I am currently dealing with a moderately large dataframe called d.mkt
(> 2M
rows and 12
columns). As dplyr
is too slow when applying summarise()
function combined with group_by_at
, I am trying to write an equivalent statement using data.table
to speed up the summarise
computation part of dplyr
. However, the situation is quite special in the case that the original dataframe is group_by_at
and then summarising
over the same set of columns (e.g.

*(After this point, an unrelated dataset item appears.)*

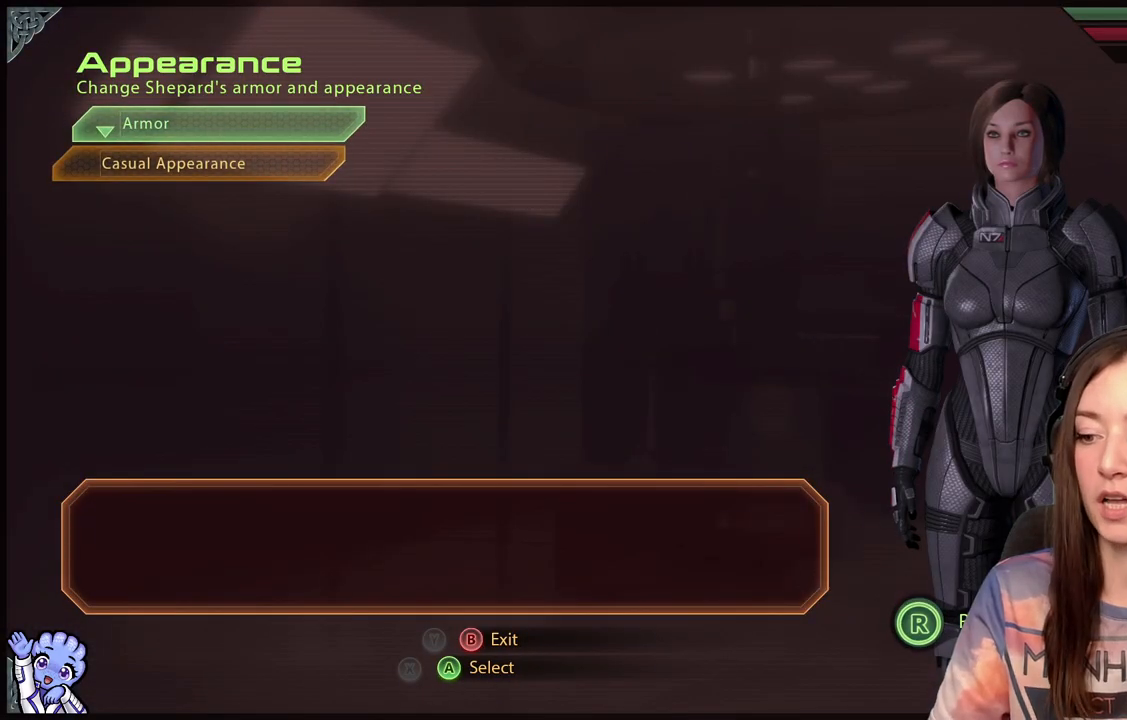
{"buttons": [], "left_stick": "center", "right_stick": "center", "events": []}
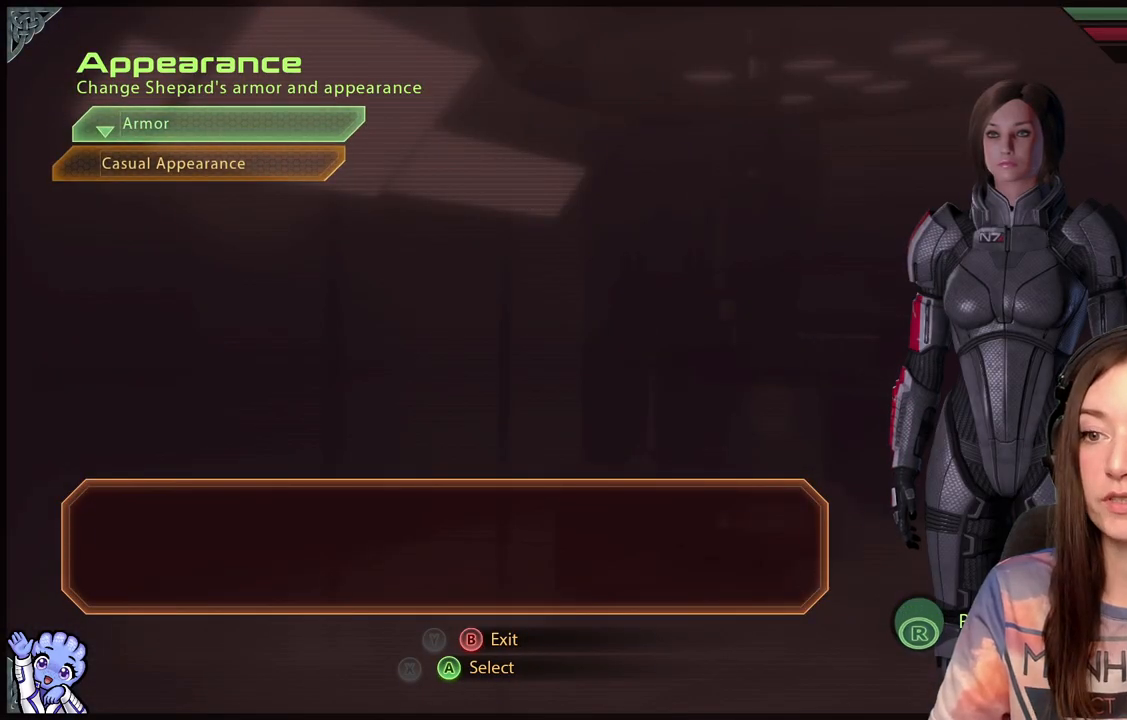
{"buttons": [], "left_stick": "center", "right_stick": "center", "events": [[367, "A", "down"], [467, "A", "up"]]}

X %>% select(-id) %>% group_by_at(vars(-x,-y,-z,-t) %>% summarise(x = sum(x), y = sum(y), z = sum(z), y = sum(t)) %>% ungroup()
).
With that in mind, below is my current attempt, which kept failing to work because of this error: keyby or by has length (1,1,1,1).
Could someone please help let me know how to fix this error?
dplyr's code
d.mkt <- d.mkt %>%
left_join(codes, by = c('rte_cd', 'cd')) %>%
mutate(is_valid = replace_na(is_valid, FALSE),
rte_cd = ifelse(is_valid, rte_cd, 'RC'),
rte_dsc = ifelse(is_valid, rte_dsc, 'SKIPPED')) %>%
select(-is_valid) %>%
group_by_at(vars(-c_rv, -g_rv, -h_rv, -rn)) %>%
summarise(c_rv = sum(as.numeric(c_rv)), g_rv = sum(as.numeric(g_rv)), h_rv = sum(as.numeric(h_rv)), rn = sum(as.numeric(rn))) %>%
ungroup()
My attempt for translating the above
d.mkt <- as.data.table(d.mkt)
d.mkt <- d.mkt[codes, on = c('rte_cd', 'sb_cd'),
`:=` (is.valid = replace_na(is_valid, FALSE), rte_cd = ifelse(is_valid, rte_cd, 'RC00'),
rte_ds = ifelse(is_valid, rte_ds, 'SKIPPED'))]
d.mkt <- d.mkt[, -"is.valid", with=FALSE]
d.mkt <- d.mkt[, .(c_rv=sum(c_rv), g_rv=sum(g_rv), h_rv = sum(h_rv), rn = sum(rn)), by = .('prop', 'date')] --- Error here already, but how do we ungroup a `data.table` though?